Records from a dataset
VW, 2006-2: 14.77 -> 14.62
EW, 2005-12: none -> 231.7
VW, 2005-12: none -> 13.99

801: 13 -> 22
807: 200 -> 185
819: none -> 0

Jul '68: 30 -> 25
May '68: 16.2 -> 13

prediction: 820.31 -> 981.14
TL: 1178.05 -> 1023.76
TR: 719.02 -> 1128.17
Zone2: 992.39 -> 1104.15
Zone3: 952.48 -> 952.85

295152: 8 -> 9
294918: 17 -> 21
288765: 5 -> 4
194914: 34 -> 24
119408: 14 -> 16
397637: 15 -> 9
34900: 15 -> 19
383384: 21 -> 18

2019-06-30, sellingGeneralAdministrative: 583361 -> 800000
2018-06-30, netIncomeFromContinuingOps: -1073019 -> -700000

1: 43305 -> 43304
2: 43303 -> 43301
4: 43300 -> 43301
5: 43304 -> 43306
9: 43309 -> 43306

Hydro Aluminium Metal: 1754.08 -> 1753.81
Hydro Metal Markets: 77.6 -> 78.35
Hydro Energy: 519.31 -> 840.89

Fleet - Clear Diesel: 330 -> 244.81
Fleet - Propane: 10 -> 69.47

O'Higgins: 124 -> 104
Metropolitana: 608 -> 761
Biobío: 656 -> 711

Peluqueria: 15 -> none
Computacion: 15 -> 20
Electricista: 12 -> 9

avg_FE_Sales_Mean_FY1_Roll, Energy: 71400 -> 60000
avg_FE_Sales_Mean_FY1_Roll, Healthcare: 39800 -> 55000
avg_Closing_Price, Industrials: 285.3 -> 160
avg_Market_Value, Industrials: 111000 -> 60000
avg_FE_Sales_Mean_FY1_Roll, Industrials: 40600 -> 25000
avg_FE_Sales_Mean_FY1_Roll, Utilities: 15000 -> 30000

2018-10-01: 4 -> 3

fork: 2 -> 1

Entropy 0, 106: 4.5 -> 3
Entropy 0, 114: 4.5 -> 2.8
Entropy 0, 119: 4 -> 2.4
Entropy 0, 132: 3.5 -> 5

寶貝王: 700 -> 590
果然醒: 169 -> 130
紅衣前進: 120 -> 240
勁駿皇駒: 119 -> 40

Goal of the exercise: What you give back should be only the lines of the records above, starting at the line with "VW, 2005-12: none -> 13.99" and ending at the line with "Electricista: 12 -> 9", restated word for word.

Task solution:
VW, 2005-12: none -> 13.99

801: 13 -> 22
807: 200 -> 185
819: none -> 0

Jul '68: 30 -> 25
May '68: 16.2 -> 13

prediction: 820.31 -> 981.14
TL: 1178.05 -> 1023.76
TR: 719.02 -> 1128.17
Zone2: 992.39 -> 1104.15
Zone3: 952.48 -> 952.85

295152: 8 -> 9
294918: 17 -> 21
288765: 5 -> 4
194914: 34 -> 24
119408: 14 -> 16
397637: 15 -> 9
34900: 15 -> 19
383384: 21 -> 18

2019-06-30, sellingGeneralAdministrative: 583361 -> 800000
2018-06-30, netIncomeFromContinuingOps: -1073019 -> -700000

1: 43305 -> 43304
2: 43303 -> 43301
4: 43300 -> 43301
5: 43304 -> 43306
9: 43309 -> 43306

Hydro Aluminium Metal: 1754.08 -> 1753.81
Hydro Metal Markets: 77.6 -> 78.35
Hydro Energy: 519.31 -> 840.89

Fleet - Clear Diesel: 330 -> 244.81
Fleet - Propane: 10 -> 69.47

O'Higgins: 124 -> 104
Metropolitana: 608 -> 761
Biobío: 656 -> 711

Peluqueria: 15 -> none
Computacion: 15 -> 20
Electricista: 12 -> 9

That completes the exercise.